An itibarıyla 100 (YÜZ) Türk öğrencisiyle Brüksel’de Avrupa Birliği Parlamentosu’ndayım!
Nasıl acayip duygular içindeyim anlatamam.
Sabahın 5’inde kalktık, uçağa bindik, Brüksel’e geldik.
Dışarıda nefis bir ilkbahar günü. Güneş ışıl ışıl. Avrupalı sütçüler, parlamentonun hemen önündeki meydanda şütçülerin haklarının korunması için gösteri yapıyorlar.
On onbeş plastik inek dizmişler, hepsinin üstünde birer AB üyesi ülkesinin bayrağı çizilmiş ve her birinin üzerinde de o ülkenin dilinde “ADİL SÜT” yazılmış.
Adil süt istiyoruz diye inim inim inletiyorlar ortalığı.
Biz ise elimizde bayraklarla AB Parlamentosunun koridorlarını arşınlayıp salondan salona koşturuyoruz.

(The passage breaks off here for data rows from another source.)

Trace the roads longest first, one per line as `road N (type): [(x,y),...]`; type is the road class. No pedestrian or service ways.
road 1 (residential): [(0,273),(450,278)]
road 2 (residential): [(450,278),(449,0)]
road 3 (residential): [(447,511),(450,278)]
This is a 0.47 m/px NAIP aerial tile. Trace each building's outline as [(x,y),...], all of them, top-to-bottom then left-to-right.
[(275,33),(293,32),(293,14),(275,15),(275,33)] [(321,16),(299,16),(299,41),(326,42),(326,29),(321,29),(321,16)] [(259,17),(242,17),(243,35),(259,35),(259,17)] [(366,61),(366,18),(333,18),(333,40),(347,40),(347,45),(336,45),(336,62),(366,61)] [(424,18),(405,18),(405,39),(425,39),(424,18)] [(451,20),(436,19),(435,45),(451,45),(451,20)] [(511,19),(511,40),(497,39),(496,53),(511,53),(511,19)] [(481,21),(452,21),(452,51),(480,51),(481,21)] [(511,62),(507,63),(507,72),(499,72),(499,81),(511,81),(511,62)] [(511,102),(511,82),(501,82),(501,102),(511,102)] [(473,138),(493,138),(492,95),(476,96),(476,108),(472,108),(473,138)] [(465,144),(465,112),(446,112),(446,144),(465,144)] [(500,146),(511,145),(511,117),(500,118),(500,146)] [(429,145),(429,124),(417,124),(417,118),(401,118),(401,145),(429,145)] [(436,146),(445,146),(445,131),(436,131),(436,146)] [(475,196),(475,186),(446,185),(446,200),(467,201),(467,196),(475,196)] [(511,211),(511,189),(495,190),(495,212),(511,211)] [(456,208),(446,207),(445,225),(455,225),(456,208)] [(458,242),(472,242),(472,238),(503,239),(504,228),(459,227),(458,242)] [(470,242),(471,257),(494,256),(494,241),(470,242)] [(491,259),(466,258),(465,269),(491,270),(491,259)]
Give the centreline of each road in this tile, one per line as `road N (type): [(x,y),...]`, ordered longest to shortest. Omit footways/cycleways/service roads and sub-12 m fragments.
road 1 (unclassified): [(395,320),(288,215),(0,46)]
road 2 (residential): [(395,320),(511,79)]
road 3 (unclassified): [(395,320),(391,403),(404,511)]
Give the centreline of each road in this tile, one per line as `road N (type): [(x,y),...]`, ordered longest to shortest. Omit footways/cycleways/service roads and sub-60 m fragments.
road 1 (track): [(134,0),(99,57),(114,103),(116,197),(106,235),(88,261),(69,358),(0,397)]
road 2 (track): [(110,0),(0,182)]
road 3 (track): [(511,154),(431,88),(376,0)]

Olay şudur: 13-14 yaş grubunda 100 ilköğretim öğrencisi, AB Parlamentosu’nda sunum yapıyor.
Ne kadar müthiş değil mi?
Bu bir ilkmiş. Daha önce hiç bu yaş grubunda çocuklar AB’de sunum yapmamışlar.
Bunu başaran okul Bilfen.
Bilfen adını duymuşsunuzdur. Okul bünyesindeki orkestraları Sezen Aksu ile konser verdi geçen yıl. Bu yıl de Ajda Pekkan’la verecekler.
İşte bu okulun öğrencileri şimdi Belçika’nın başkenti Brüksel’de Avrupa Birliği Parlamentosunda konuşma yapıyorlar.
Peki ne diyorlar?
“Aradığınız güçlü ortak Türkiye’dir. Farklılıkta birlik olalım..” diyorlar.
Ne güzel bir öneri değil mi?
Hemen önümde Yunan gazeteciler oturuyor. Biraz ileride başka başka diller de duyuyorum. Oh diyorum, Türkün Türke propagandası değil.
Ben Bilfen’i ilk kurulduğu günden beri biliyorum. Erenköy’deki apartmanımızın hemen yanındaydı. Küçük, gösterişsiz bir okuldu.
Yıllar sonra sık sık duyar oldum adını. Birken beş olmuş, duvarsız eğitim diye bir sistem geliştirmiş, kişinin öğrenme stiline göre eğitim veriyormuş (ben okusaydım orada “öğleden sonra gelsin bu!” derler miydi acaba benim için? Zira beynim ve ruhum 11’den önce uyanmıyor) Ve işte şimdi şakır şakır İngilizce konuşan akıllı öğrencileriyle AB Parlamentosundayım.
Proje üzerinde birkaç yıldır uğraşıyorlarmış. Bilfen Okulları bünyesinde kurulan Avrupa Birliği çalışma kulübü Türkiye’nin Avrupa Birliği üyeliği konusunda çalışıp projeler üretmişler. Sonra Devlet Bakanımız ve AB baş müzakerecimiz Egemen Bağış’a ulaşmışlar. Egemen Bağış bu projeye sahip çıkmış ve AB Parlamentosu’nda bir sunum yapmaları için destek vermiş çocuklara. Çocuklar da deli gibi hazırlanmış ve gelmişler.
Çocukları yalnız bırakmayan Egemen Bağış, Strasburg’daki “deniz ürünleri fuarı”ndan çıkıp buraya geldi. Ön konuşmayı o yaptı. Bu arada 23 Nisan doğumlu olduğu için adının Egemen olduğunu da öğrendik. Sonra öğrenciler güzel bir konser verdi. Sonra bir Türkiye tanıtım filmi oynadı, sonra da beş öğrenci konuşmalar yaptılar.
***
Konuşma yapan çocuklardan biri “Türkiye’de bütün dinlerin ibadethaneleri vardır, herkes istediği gibi ibadet eder” dedi.
Aklım 5 ay öncesine gitti. Yine aynı salonda, ben aynı sandalyede oturmuşken Türkiye’nin çok başka bir yüzünü tartışıyorduk halbuki. Türkiye’deki gayri Müslimlerin hem şahsi hem vakıf mallarına nasıl yıllardır devlet tarafından yasalara ve insanlığa aykırı bir şekilde el konulduğunu, varlıkları erisin diye nasıl sistematik bir devlet politikası uygulandığını, Ruhban okulunu konuşmuştuk.
Çocuklardan bunun üzerine bir sunum beklemiyorum elbette. Ama neyin ceremesini çekiyorlar bilseler galiba daha iyi olacak. İçerideki “birlikten” de söz edelim biraz çocuklarımıza.